Not versioning APIs from day one
Teams skip versioning because 'we only have one client.' Then a mobile app launches, a partner integration goes live, and suddenly you can't change anything without breaking someone. Adding versioning retroactively means migrating all existing clients — a painful, risky process.
✅Add /v1 to your base URL from the very first endpoint. It costs nothing upfront and saves enormous pain later. Even if you never need v2, the /v1 prefix is harmless.
Ignoring idempotency on financial operations
A payment endpoint without idempotency will double-charge customers on network retries. This isn't rare — it happens thousands of times per day at scale. Mobile networks drop connections constantly, and HTTP clients retry automatically.
✅Every POST endpoint that creates a resource or triggers a side effect should accept an Idempotency-Key header. Store key → result in Redis with a 24-48h TTL. Return the cached result on retry.
Using offset pagination at scale
Offset pagination works fine for the first few pages. But at page 5000 (OFFSET 100,000), the database scans and discards 100K rows before returning 20. Response times go from 5ms to 5 seconds. Users on infinite-scroll feeds hit this wall.
✅Use cursor-based pagination for any endpoint that could return more than a few thousand results. Encode the last item's ID (or timestamp) as the cursor. Use WHERE id > cursor instead of OFFSET.
Returning vague error messages
'Something went wrong' tells the developer nothing. 'Error: true' is even worse. Without structured errors, debugging requires reading server logs for every single issue. Support tickets pile up because users can't self-diagnose.
✅Every error response should include: HTTP status code, machine-readable error code, human-readable message, field-level details (for validation), and a request_id for log correlation. Follow a consistent structure across all endpoints.
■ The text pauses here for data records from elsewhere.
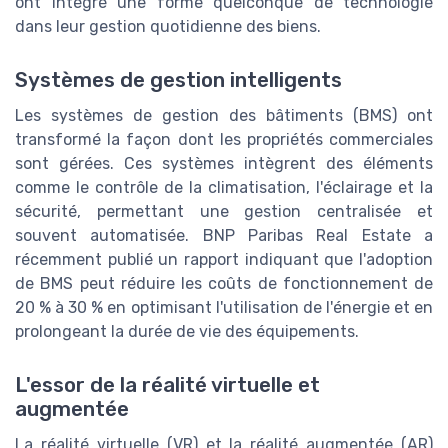
ont intégré une forme quelconque de technologie
dans leur gestion quotidienne des biens.
Systèmes de gestion intelligents
Les systèmes de gestion des bâtiments (BMS) ont
transformé la façon dont les propriétés commerciales
sont gérées. Ces systèmes intègrent des éléments
comme le contrôle de la climatisation, l'éclairage et la
sécurité, permettant une gestion centralisée et
souvent automatisée. BNP Paribas Real Estate a
récemment publié un rapport indiquant que l'adoption
de BMS peut réduire les coûts de fonctionnement de
20 % à 30 % en optimisant l'utilisation de l'énergie et en
prolongeant la durée de vie des équipements.
L'essor de la réalité virtuelle et
augmentée
La réalité virtuelle (VR) et la réalité augmentée (AR)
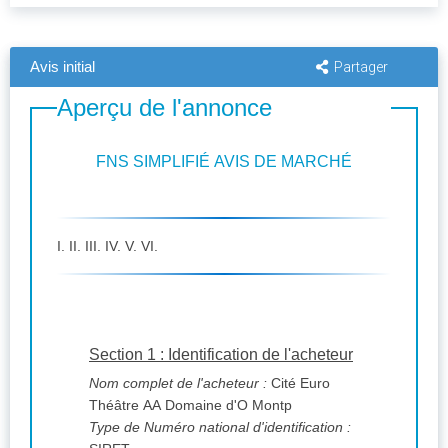
Avis initial
Partager
Aperçu de l'annonce
FNS SIMPLIFIÉ AVIS DE MARCHÉ
I. II. III. IV. V. VI.
Section 1 : Identification de l'acheteur
Nom complet de l'acheteur :
Cité Euro
Théâtre AA Domaine d'O Montp
Type de Numéro national d'identification :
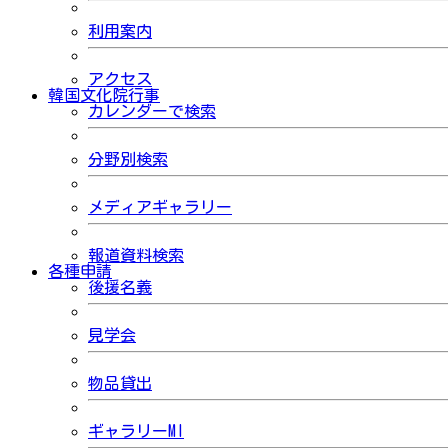
利用案内
アクセス
韓国文化院行事
カレンダーで検索
分野別検索
メディアギャラリー
報道資料検索
各種申請
後援名義
見学会
物品貸出
ギャラリーMI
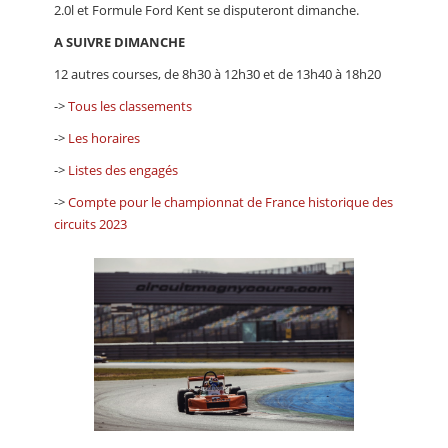
2.0l et Formule Ford Kent se disputeront dimanche.
A SUIVRE DIMANCHE
12 autres courses, de 8h30 à 12h30 et de 13h40 à 18h20
->
Tous les classements
->
Les horaires
->
Listes des engagés
->
Compte pour le championnat de France historique des
circuits 2023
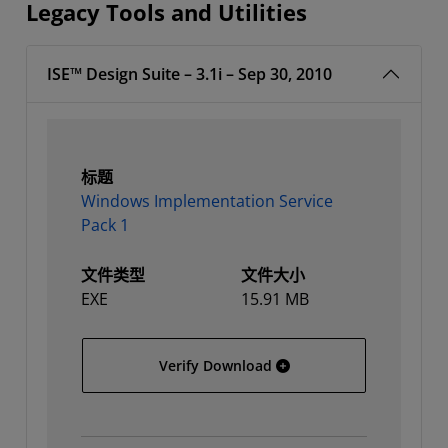
Legacy Tools and Utilities
ISE™ Design Suite – 3.1i – Sep 30, 2010
标题
Windows Implementation Service
Pack 1
文件类型
文件大小
EXE
15.91 MB
Windows Implementation 
Verify Download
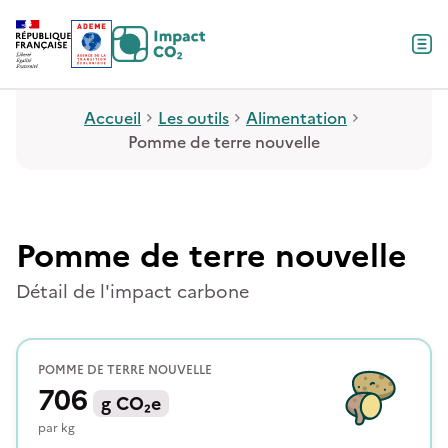
Contenu
Menu
Pied de page
Accueil
Les outils
Alimentation
Pomme de terre nouvelle
Pomme de terre nouvelle
Détail de l'impact carbone
POMME DE TERRE NOUVELLE
706
g
CO₂e
par
kg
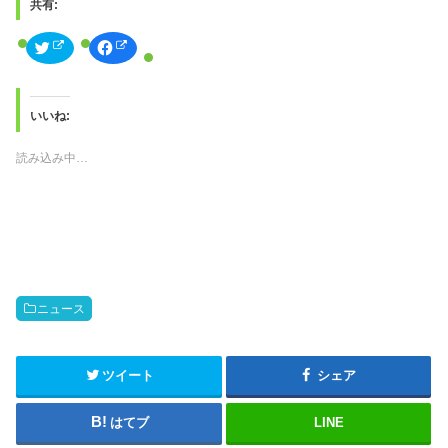
共有:
ク
F
リ
a
ッ
c
ク
e
し
b
て
o
T
o
いいね:
w
k
i
で
t
共
読み込み中…
t
有
e
す
r
る
で
に
共
は
有
ク
(
リ
新
ッ
し
ク
い
し
ウ
て
ィ
く
ン
だ
ニュース
ド
さ
ウ
い
で
(
開
新
き
し
ツイート
シェア
ま
い
す
ウ
)
ィ
ン
はてブ
LINE
ド
ウ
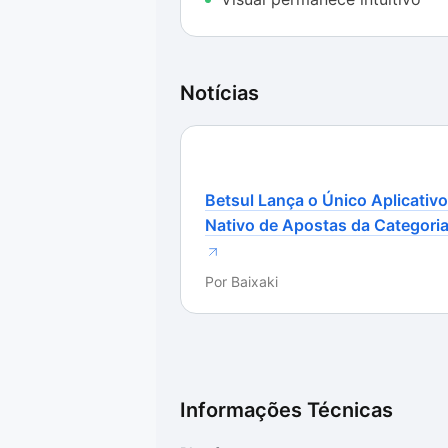
SlimCleaner 4 conseguiu simplifica
da nova versão. O visual continua 
aplicativos que se propõem a ser 
Notícias
A parte negativa fica apenas pela 
a questão da lentidão de alguns de
os testes que realizamos, o SlimCl
apresentou qualquer falha, algo m
Betsul Lança o Único Aplicativo
Nativo de Apostas da Categori
Por
Baixaki
Informações Técnicas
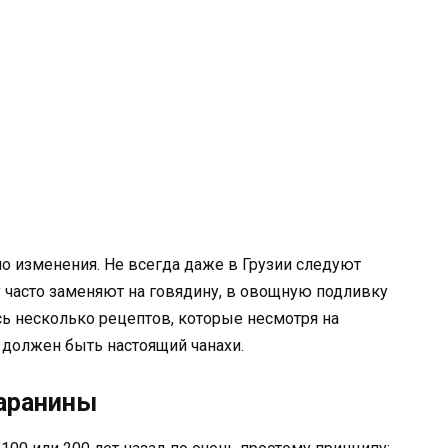
о изменения. Не всегда даже в Грузии следуют
 часто заменяют на говядину, в овощную подливку
ь несколько рецептов, которые несмотря на
 должен быть настоящий чанахи.
баранины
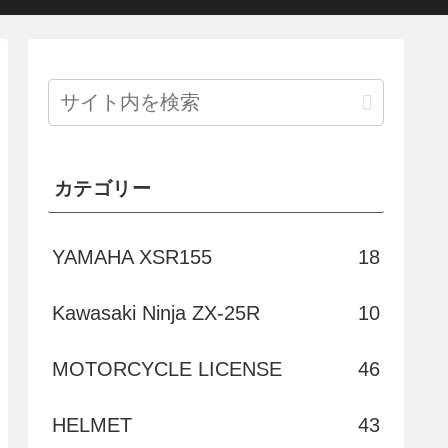
カテゴリー
YAMAHA XSR155
18
Kawasaki Ninja ZX-25R
10
MOTORCYCLE LICENSE
46
HELMET
43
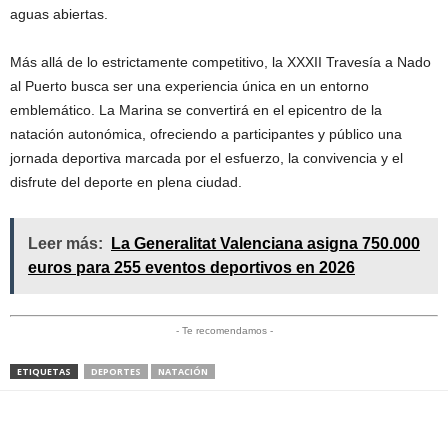
aguas abiertas.
Más allá de lo estrictamente competitivo, la XXXII Travesía a Nado
al Puerto busca ser una experiencia única en un entorno
emblemático. La Marina se convertirá en el epicentro de la
natación autonómica, ofreciendo a participantes y público una
jornada deportiva marcada por el esfuerzo, la convivencia y el
disfrute del deporte en plena ciudad.
Leer más:
La Generalitat Valenciana asigna 750.000
euros para 255 eventos deportivos en 2026
- Te recomendamos -
ETIQUETAS
DEPORTES
NATACIÓN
No API contract between teams
Frontend builds against what they think the API returns. Backend builds what they think frontend needs. They integrate after 2 weeks and nothing matches — field names are different, types are wrong, optional fields are missing. Two weeks of rework.
✅Define the OpenAPI spec before writing code. Both teams review and agree on the contract. Frontend generates TypeScript types from the spec. Backend validates requests against the spec. Run contract tests in CI to catch drift.